Secondly, a lot of the people who'd been involved in the bridge building work were actually moving into politics, particularly the young loyalists and the women's coalition, etc. So we had entrism, as it were, into the whole political thing. It was still quite difficult to get a political agreement, but at least the back had been broken on a lot of the work.
So then the ceasefire started in 1994. A lot of the other work we did was recognizing. We have this mantra: Conflicts don't end, they just change, and the change we're looking for is from violence into politics.The big problem we faced was what do we do with the paramilitaries, most of the men who got great meaning, great excitement out of being paramilitaries. My own doctorate work had looked at the whole phenomenon of paramilitaries in Northern Ireland, so I knew many of them.
We spent some time then, this was slightly informal, outside of the organization, putting in place a lot of programs for paramilitaries so they would learn about politics and they would learn how to gain power through politics, rather than just feeling they had to go back to the gun to keep power. If you actually track where they've got to, the loyalist groups that took on the political role successfully and gained seats in a way maintained the ceasefires. The loyalist groups who didn't gain seats didn't maintain the ceasefires and until just this year have continued to be a bit of a problem. That's what I call the left over testosterone problem, particularly for the men.
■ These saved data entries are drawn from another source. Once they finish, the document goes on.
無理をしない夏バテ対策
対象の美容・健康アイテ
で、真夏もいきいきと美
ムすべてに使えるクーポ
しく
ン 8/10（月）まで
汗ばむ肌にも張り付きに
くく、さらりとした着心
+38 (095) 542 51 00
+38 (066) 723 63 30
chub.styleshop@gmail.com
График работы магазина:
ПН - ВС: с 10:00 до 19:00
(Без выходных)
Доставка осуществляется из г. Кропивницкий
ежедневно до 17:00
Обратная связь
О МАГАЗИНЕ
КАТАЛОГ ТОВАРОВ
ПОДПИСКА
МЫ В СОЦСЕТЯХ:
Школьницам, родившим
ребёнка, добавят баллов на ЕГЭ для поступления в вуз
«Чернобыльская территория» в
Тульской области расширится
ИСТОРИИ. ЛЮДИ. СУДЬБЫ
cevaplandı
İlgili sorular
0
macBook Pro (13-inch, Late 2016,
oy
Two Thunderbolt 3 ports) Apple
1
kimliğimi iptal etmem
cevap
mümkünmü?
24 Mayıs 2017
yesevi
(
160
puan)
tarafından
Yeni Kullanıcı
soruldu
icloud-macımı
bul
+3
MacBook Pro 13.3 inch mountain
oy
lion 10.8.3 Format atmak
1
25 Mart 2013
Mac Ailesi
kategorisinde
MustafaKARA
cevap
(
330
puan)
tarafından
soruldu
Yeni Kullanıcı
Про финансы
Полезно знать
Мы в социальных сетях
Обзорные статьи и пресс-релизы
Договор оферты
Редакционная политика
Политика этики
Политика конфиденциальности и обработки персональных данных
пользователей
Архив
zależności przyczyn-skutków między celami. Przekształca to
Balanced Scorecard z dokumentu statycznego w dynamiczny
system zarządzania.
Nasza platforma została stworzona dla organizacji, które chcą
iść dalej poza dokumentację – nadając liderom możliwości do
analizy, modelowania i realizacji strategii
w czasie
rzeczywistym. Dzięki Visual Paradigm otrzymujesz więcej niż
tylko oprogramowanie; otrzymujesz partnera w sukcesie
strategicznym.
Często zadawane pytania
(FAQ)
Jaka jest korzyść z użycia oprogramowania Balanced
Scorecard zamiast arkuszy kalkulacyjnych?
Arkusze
Q: Because they felt excluded from political power?
A: They had no power, they had no more power because the power was shifting and changing. There were fascinating conversations with many of these groups where they were very explicitly saying, can you guarantee we will gain power through the vote? If not, we'll just go back to violence. This was the smaller loyalist group. So, there was a lot of work that needed to be done like that, and indeed a lot of work needed to be done in retraining paramilitaries and reintegrating them into communities, etc., afterward.
Then all the dominoes began to fall and it was fairly clear that peace was coming, albeit fairly slowly, to Northern Ireland. But it always does come like this, and I always say conflicts end not with a bang but a whimper after whimper after whimper.And now we eventually got the agreement ceasefire. Ceasefires in '74 broke down, that's not uncommon.. We eventually got a labor party that was quite brave. We got the agreement in '98 and now we're five years on and just about dribbling into the ends of the problems. So by and large most people will be on board with policing probably by the end of this year. The leftover troubles at the cold face, which are really partly loyalists who did not have places in the new scheme of things, they're easing up a little. I suspect that they will disappear fairly quickly within this year, and we think even Parades is probably going to be finished by this year or next year.
There's a good lesson there, is that it does take time, there's rarely a moment when you say I remember having a celebration party after the ceasefires were called, and that was actually '94, '95. I said, "Look, I know we're going to have a difficult time, but let's just celebrate this moment." You've got to realize that the work certainly does continue on after that.